▶ [WHAT YOU HAVE TO DO] The records that follow are to be copied word for word. Pictures should be omitted.

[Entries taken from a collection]
┏━━

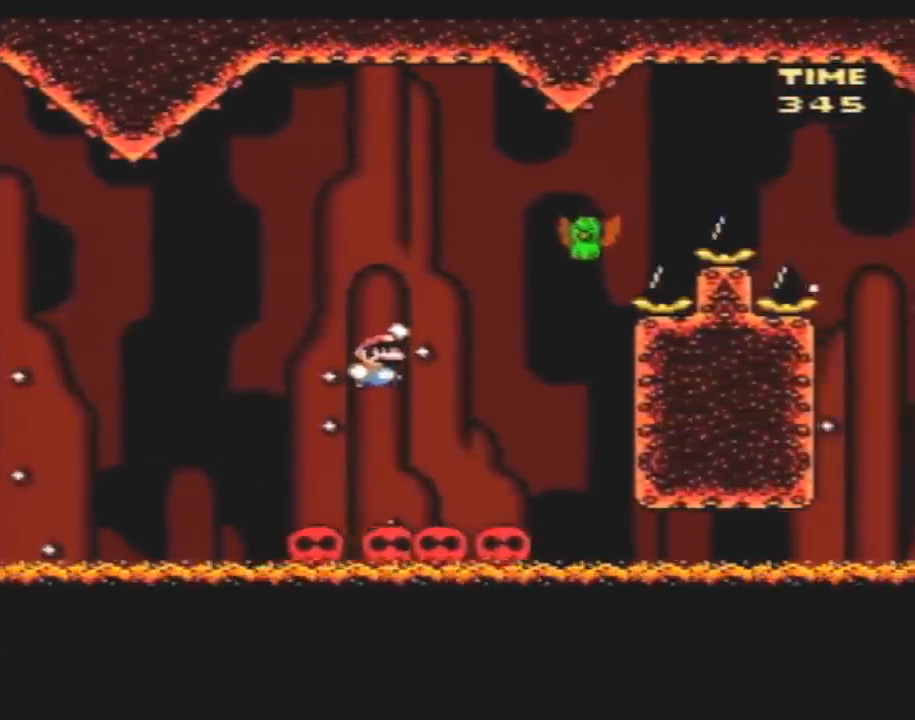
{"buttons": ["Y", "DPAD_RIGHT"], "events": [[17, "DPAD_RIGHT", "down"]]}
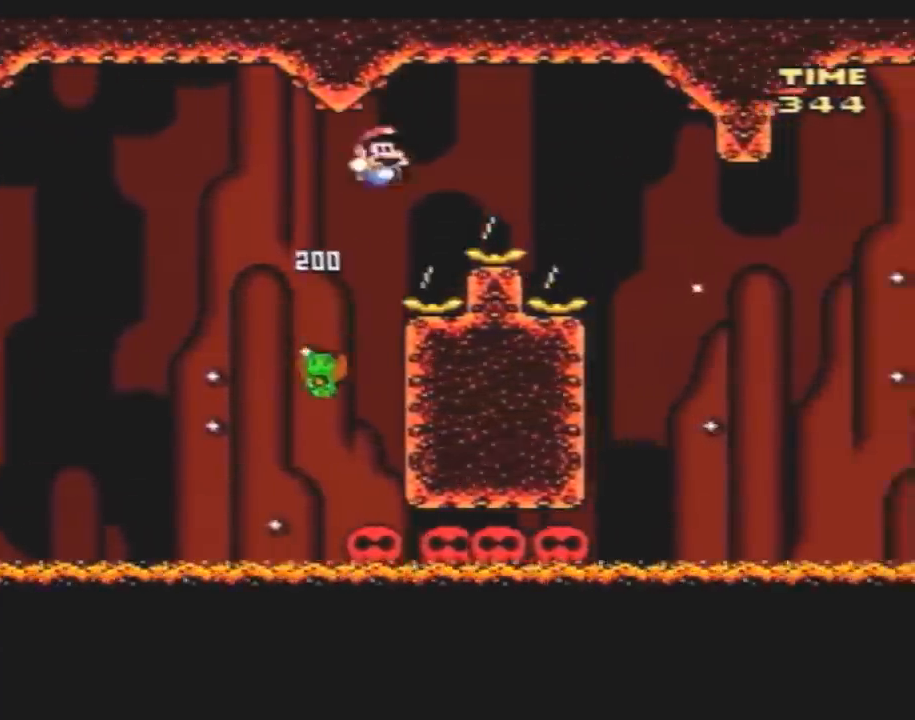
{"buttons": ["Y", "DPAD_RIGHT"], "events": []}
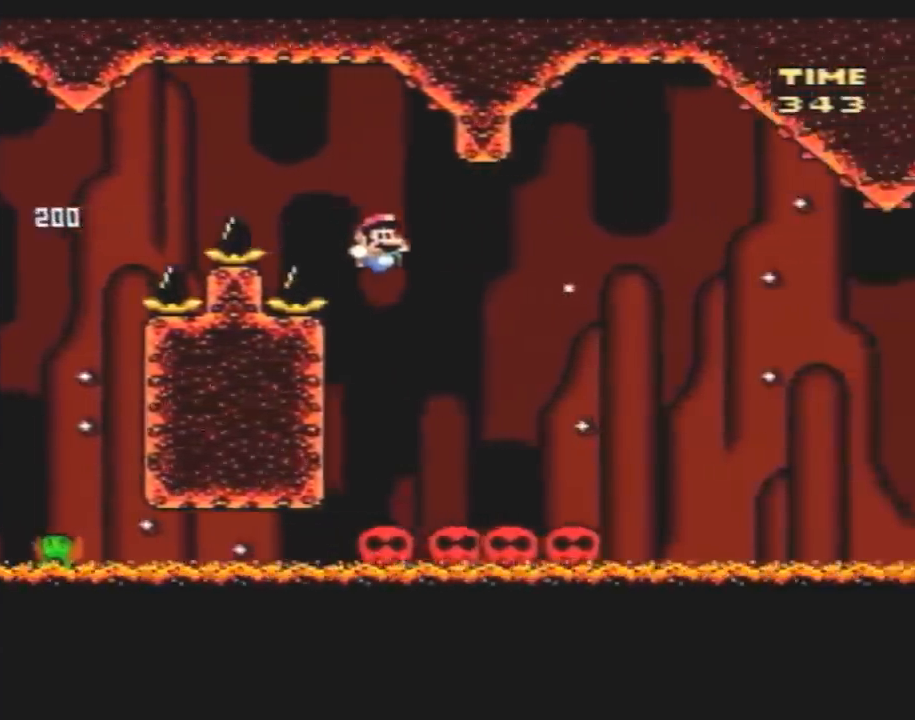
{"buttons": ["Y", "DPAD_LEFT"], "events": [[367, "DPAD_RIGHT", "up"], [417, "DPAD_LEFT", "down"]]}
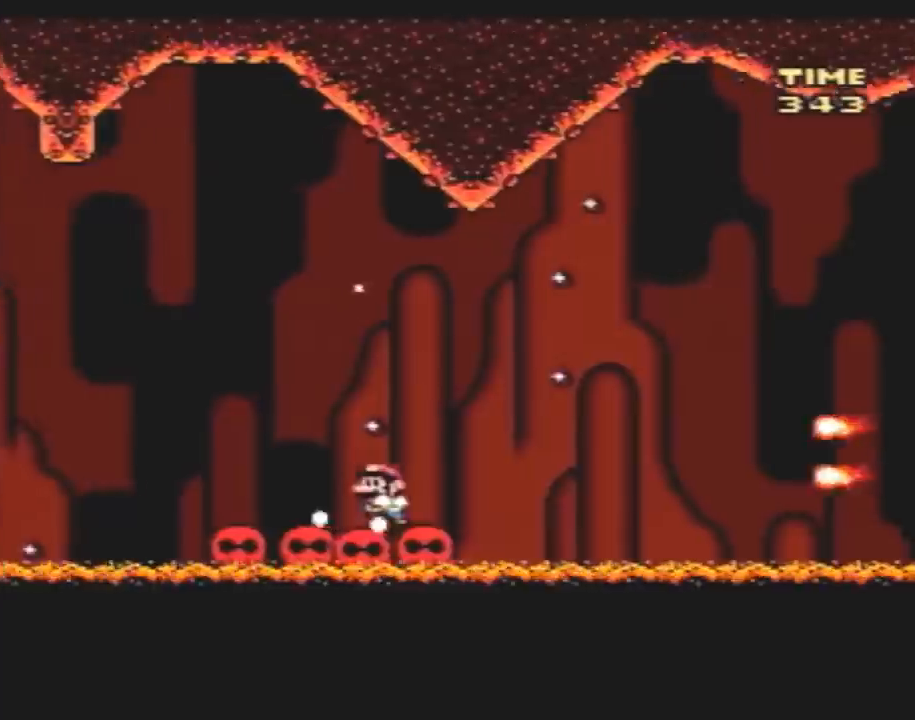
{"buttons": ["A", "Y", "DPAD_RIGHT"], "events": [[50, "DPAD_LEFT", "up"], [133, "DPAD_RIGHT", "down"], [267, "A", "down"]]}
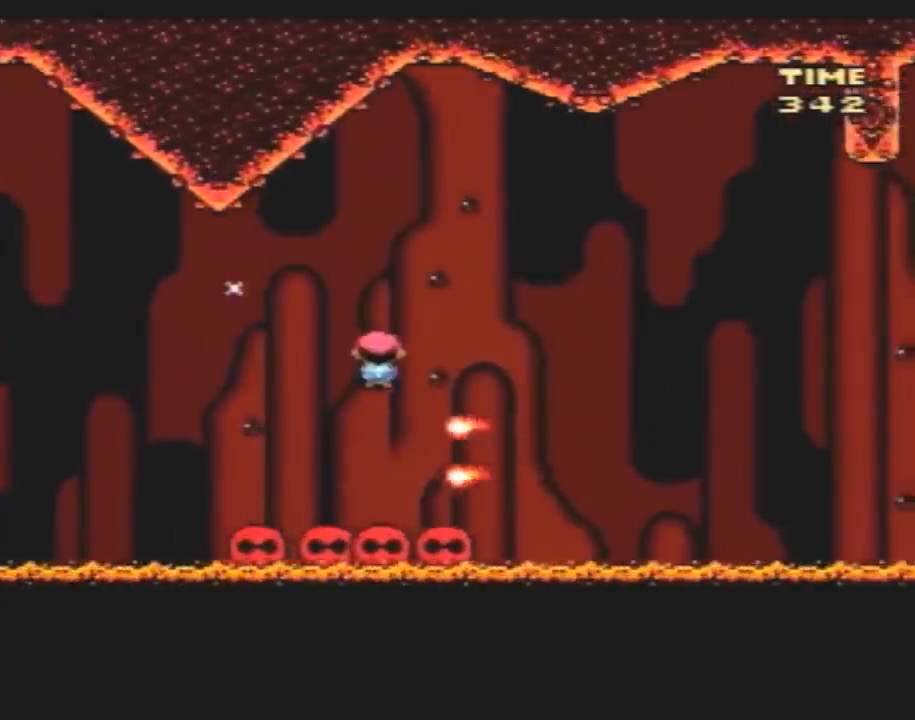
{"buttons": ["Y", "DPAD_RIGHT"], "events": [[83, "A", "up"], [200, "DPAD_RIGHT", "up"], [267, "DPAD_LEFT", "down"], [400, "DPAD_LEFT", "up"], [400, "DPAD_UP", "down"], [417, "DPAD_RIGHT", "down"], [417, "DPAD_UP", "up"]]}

┗━━

▶ [SOLUTION TO THIS EXERCISE]
{"buttons": ["Y", "DPAD_RIGHT"], "events": [[17, "DPAD_RIGHT", "down"]]}
{"buttons": ["Y", "DPAD_RIGHT"], "events": []}
{"buttons": ["Y", "DPAD_LEFT"], "events": [[367, "DPAD_RIGHT", "up"], [417, "DPAD_LEFT", "down"]]}
{"buttons": ["A", "Y", "DPAD_RIGHT"], "events": [[50, "DPAD_LEFT", "up"], [133, "DPAD_RIGHT", "down"], [267, "A", "down"]]}
{"buttons": ["Y", "DPAD_RIGHT"], "events": [[83, "A", "up"], [200, "DPAD_RIGHT", "up"], [267, "DPAD_LEFT", "down"], [400, "DPAD_LEFT", "up"], [400, "DPAD_UP", "down"], [417, "DPAD_RIGHT", "down"], [417, "DPAD_UP", "up"]]}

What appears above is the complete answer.